La première ministre britannique, Theresa May, lors d’une conférence de presse à Londres, le 13 janvier. | FRANK AUGSTEIN / AFP

Pour Theresa May, il n’y a pas de « hard » ou de « soft » Brexit. La première ministre britannique, qui doit exposer solennellement, mardi 17 janvier à Londres, sa stratégie pour quitter l’Union européenne (UE), préfère gommer les dissensions qui agitent son gouvernement et la majorité conservatrice qui le soutient et opposent précisément les partisans d’un « soft Brexit » à ceux qui prônent un « hard Brexit ».

Mme May dit ne viser qu’un seul objectif : négocier « le meilleur accord pour le Royaume-Uni » en obtenant à la fois la fin de la libre entrée des Européens sur le sol britannique, et un accès maximum au marché unique de l’UE pour l’économie britannique post-Brexit. Deux exigences unanimement considérées comme incompatibles par les vingt-sept Etats continentaux de l’Union.

Alors que la totalité de l’échiquier politique britannique reconnaît désormais le Brexit comme une réalité en marche, la nature et l’ampleur des liens à conserver avec l’UE font l’objet de vifs débats.

D’un côté, le « hard Brexit » : ceux qui privilégient le contrôle de l’immigration et assurent que le pays peut prospérer en négociant en solo des traités de libre-échange avec les pays du Commonwealth et les grandes puissances américaines et asiatiques. De l’autre, le « soft Brexit » : ceux qui pensent que l’économie britannique ne peut pas se passer du libre accès au marché unique de 500 millions de personnes – le premier du monde –, qui se trouve à sa porte, quitte à accepter la libre circulation des personnes. Les deux options répondent aux caractéristiques suivantes :

  • « Hard Brexit » ou « Clean Brexit »

Sortie du marché unique européen. Les relations du Royaume-Uni avec l’UE ne seraient plus régies que par les règles de l’Organisation mondiale du commerce à laquelle Londres devrait réadhérer individuellement. Londres n’aurait pas plus de lien avec l’UE qu’avec n’importe quel pays du monde. Retour des droits de douane et autres mesures protectrices.

Une version plus « hard » encore prévoirait non seulement la sortie du marché unique, mais aussi de l’Union douanière européenne (dont la Turquie fait partie), seule façon pour le Royaume-Uni de négocier en solo des accords de libre-échange. Une tâche jugée si importante qu’un ministère dédié et confié à Liam Fox a été créé dans le gouvernement May.
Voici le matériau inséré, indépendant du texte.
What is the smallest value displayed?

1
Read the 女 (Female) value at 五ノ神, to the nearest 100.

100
Refus d’un compromis sur la libre circulation des Européens entre le Royaume-Uni et le continent. Exigence d’un visa et/ou d’un permis de travail pour pénétrer sur le sol britannique.

  • « Soft Brexit »

Maintien d’un accès au marché unique, au moins pour certains secteurs de l’économie. Boris Johnson, le ministre des affaires étrangères, qui a promis le maintien du Royaume-Uni dans le marché unique pour rassurer les électeurs pendant la campagne du référendum, soutient aujourd’hui la position inverse.
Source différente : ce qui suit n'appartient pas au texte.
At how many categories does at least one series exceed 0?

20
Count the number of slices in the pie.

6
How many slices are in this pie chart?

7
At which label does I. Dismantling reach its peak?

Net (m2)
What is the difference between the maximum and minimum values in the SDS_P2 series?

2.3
Maintien d’une forme de libre circulation des personnes et d’une contribution au budget de l’UE.

Entre ces deux situations extrêmes, que Mme May dit refuser, existent toutes sortes de compromis panachant les caractéristiques des modèles existant pour les pays européens non-membres de l’UE, qui ont « accès » au marché unique sans en être « membres ». Mais aucun de ces modèles « prêt-à-porter » ne convient tel quel à Londres.
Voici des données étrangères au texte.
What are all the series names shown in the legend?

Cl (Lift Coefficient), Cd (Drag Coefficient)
  • Les autres modèles en Europe

La Norvège jouit du plein accès au marché unique en contrepartie d’une contribution financière (que Theresa May n’exclut pas), d’une acceptation des directives européennes (sauf en matière d’agriculture, de pêche, de justice et d’affaires intérieures) et d’une libre circulation des personnes (deux exigences que Mme May refuse).

La Suisse jouit d’un accès partiel au marché unique en vertu d’un accord de libre-échange et de nombreux accords sectoriels bilatéraux avec l’UE. Mais ces accords ne couvrent pas le secteur des services financiers et bancaires, qui constituent l’essentiel de l’économie britannique. Berne a accepté de verser une contribution au budget de l’Union (que Londres accepte) ainsi que la libre circulation des personnes (que Londres refuse). En dépit d’un référendum de 2014 favorable au rétablissement de quotas d’immigration, le gouvernement helvétique, sous la pression de Bruxelles, a renoncé en décembre 2016 à cet objectif, incitant seulement les entreprises à privilégier la main-d’œuvre locale.

Le Canada jouira d’un accès partiel au marché unique européen lorsque l’Accord économique et commercial global (CETA), signé le 30 octobre 2016 après sept années de négociations, entrera en vigueur. Il n’est accompagné d’aucune obligation de contribution financière ou de libre circulation des personnes, mais exige le respect des normes européennes et exclut les services financiers si cruciaux pour l’économie britannique.